I've never cut, but I've self-harmed in less extreme ways over the years (cutting off circulation, biting different parts of my mouth, digging my nails into my skin, etc.) I try not to do any of that, but lately, I've been tempted to, and to cut. I keep thinking about smoking and cutting despite never doing either. I just want to punish myself for being so different from everyone else. I know it's a terrible idea, and I've stopped myself so far, but I'm scared I might slip. What should I do?


----------



## Brasilia (Aug 23, 2012)

Hello,

Although I've never cut myself, at one time when I when I was about 16 I used to starve myself as a form of 'punishment' like you say, not because I wanted to lose weight! But rather to hurt myself, so I know how your feeling.

Eventually I got over it, I'm not sure why but I feel like a happier person than before, maybe this has helped.

If you think about it there are many ways of relieving stress and releasing all that frustration and hurt you feel inside. For example, sometimes when I am so fed up I go to my room and start beating the carp out of my pillow, and I'm not ashamed to say that, because it's healthier that hurting others or yourself. Once I even started painting, that really helped me express myself through a more peaceful means.

Or you can always find someone totalk to, if not in real life then on this forum. Good luck


----------



## Ardi (Sep 20, 2012)

I've never been in that situation before, but i recommend therapy.


----------



## Mirium (Sep 17, 2012)

In my experience, the desire to cut is more about relief of stress than punishment. The only way I was able to overcome that desire was to go for a run. If you really want to feel better, get your heart rate going and release those endorphins, that'll stop the urge to cut.


----------



## Luctor (Aug 10, 2012)

Please don't hurt yourself! Being different isn't something you need to punish yourself for. You're not choosing to be that way. 

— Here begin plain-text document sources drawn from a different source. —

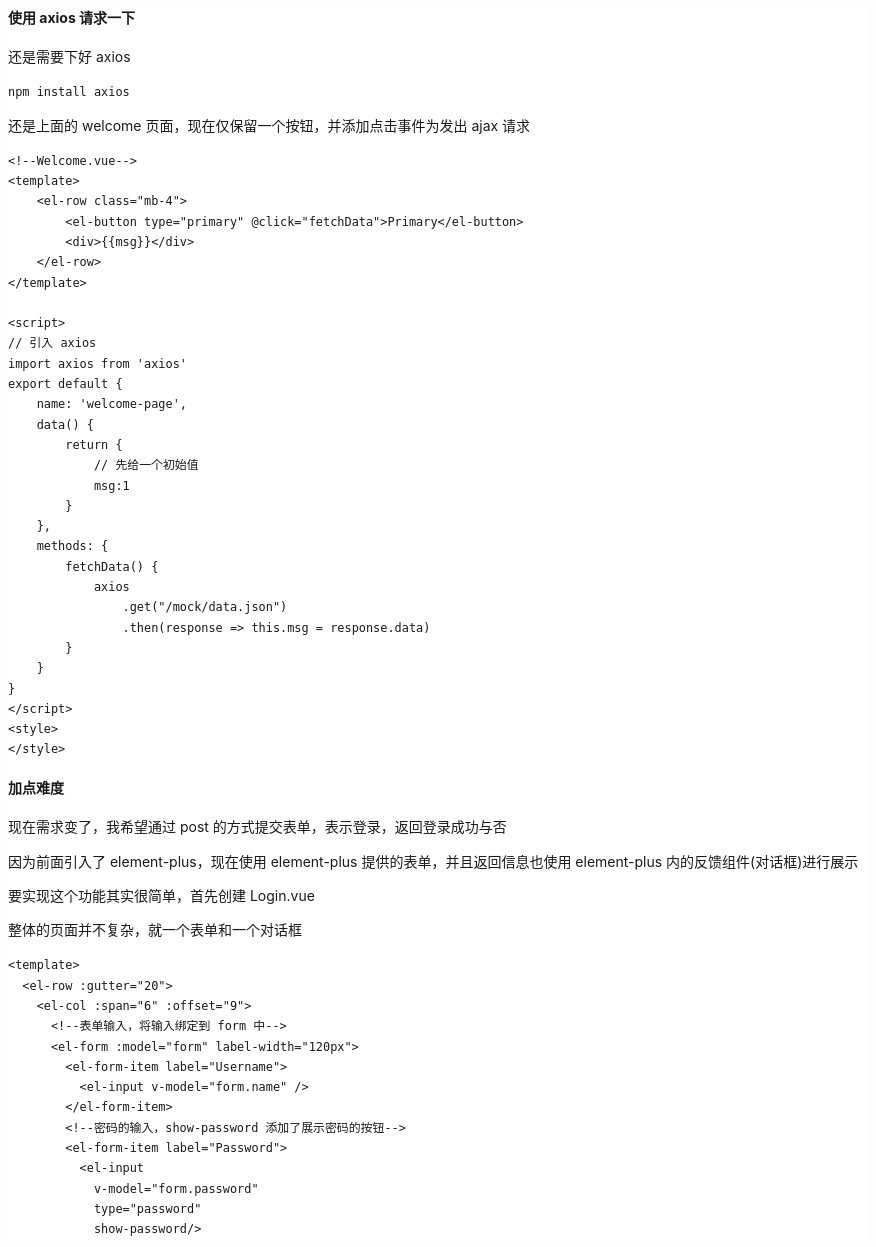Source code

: #### 使用 axios 请求一下

还是需要下好 axios

```js
npm install axios
```

还是上面的 welcome 页面，现在仅保留一个按钮，并添加点击事件为发出 ajax 请求

```vue
<!--Welcome.vue-->
<template>
    <el-row class="mb-4">
        <el-button type="primary" @click="fetchData">Primary</el-button>
        <div>{{msg}}</div>    
    </el-row>
</template>

<script>
// 引入 axios
import axios from 'axios'
export default {
    name: 'welcome-page',
    data() {
        return {
            // 先给一个初始值
            msg:1
        }
    },
    methods: {
        fetchData() {
            axios
                .get("/mock/data.json")
                .then(response => this.msg = response.data)
        }
    }
}
</script>
<style>
</style>
```

#### 加点难度

现在需求变了，我希望通过 post 的方式提交表单，表示登录，返回登录成功与否

因为前面引入了 element-plus，现在使用 element-plus 提供的表单，并且返回信息也使用 element-plus 内的反馈组件(对话框)进行展示

要实现这个功能其实很简单，首先创建 Login.vue

整体的页面并不复杂，就一个表单和一个对话框

```vue
<template>
  <el-row :gutter="20">
    <el-col :span="6" :offset="9">
      <!--表单输入，将输入绑定到 form 中-->
      <el-form :model="form" label-width="120px">
        <el-form-item label="Username">
          <el-input v-model="form.name" />
        </el-form-item>
        <!--密码的输入，show-password 添加了展示密码的按钮-->
        <el-form-item label="Password">
          <el-input 
            v-model="form.password" 
            type="password"
            show-password/>
```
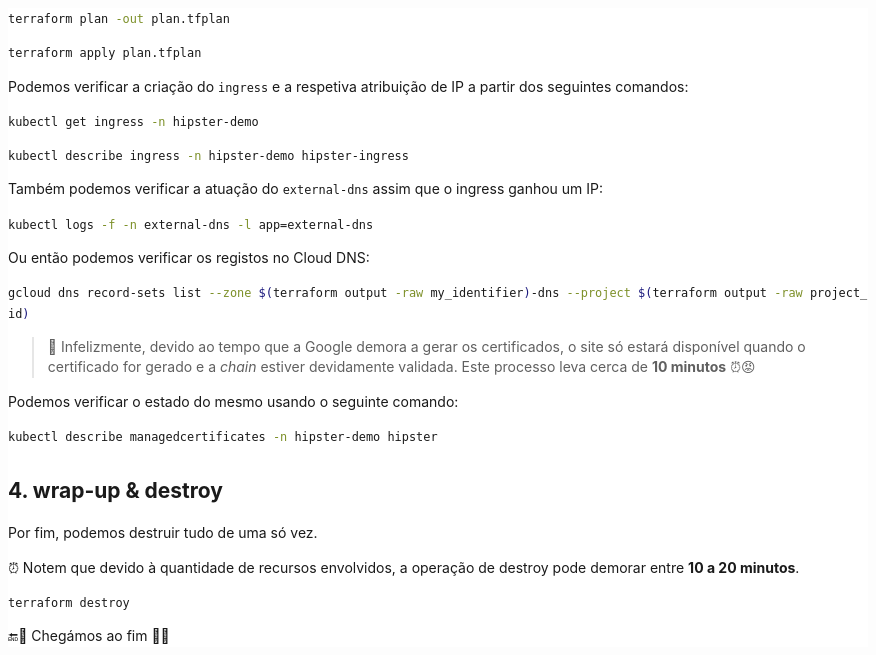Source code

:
 ```bash
terraform plan -out plan.tfplan
```

```bash
terraform apply plan.tfplan
```

Podemos verificar a criação do `ingress` e a respetiva atribuição de IP a partir dos seguintes comandos:

```bash
kubectl get ingress -n hipster-demo
```

```bash
kubectl describe ingress -n hipster-demo hipster-ingress
```

Também podemos verificar a atuação do `external-dns` assim que o ingress ganhou um IP:

```bash
kubectl logs -f -n external-dns -l app=external-dns
```

Ou então podemos verificar os registos no Cloud DNS:

```bash
gcloud dns record-sets list --zone $(terraform output -raw my_identifier)-dns --project $(terraform output -raw project_id)
```

> 🚀 Infelizmente, devido ao tempo que a Google demora a gerar os certificados, o site só estará disponível quando o certificado for gerado e a *chain* estiver devidamente validada. Este processo leva cerca de **10 minutos** ⏰😡

Podemos verificar o estado do mesmo usando o seguinte comando:

```bash
kubectl describe managedcertificates -n hipster-demo hipster
```

## 4. wrap-up & destroy

Por fim, podemos destruir tudo de uma só vez.

⏰ Notem que devido à quantidade de recursos envolvidos, a operação de destroy pode demorar entre **10 a 20 minutos**.

```bash
terraform destroy
```

🔚🏁 Chegámos ao fim 🏁🔚

<walkthrough-conclusion-trophy></walkthrough-conclusion-trophy>




 [//]: # (*****************************)
 [//]: # (INSERT IMAGE REFERENCES BELOW)
 [//]: # (*****************************)

[tfc-arch]: https://github.com/tentwentyone/terraforming-the-cloud-gcp-basic-part2/raw/main/images/terraforming-the-cloud.png "Terraforming the cloud architecture"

Go for a run if you can. It always helps me when I'm tightly wound.


----------



## wvmtnmama (Sep 16, 2012)

You say you want to punish yourself for being different. There's nothing wrong about being different, everyone is. That's what makes life interesting. Try really checking out other people. I am one who respects the differences in one another. I would never condemn someone for that. If you wouldn't condemn a person for different, why would you not give yourself the same benefit. If you do condemn others for being different, try to take an interest in their differences, you might learn something interesting.


----------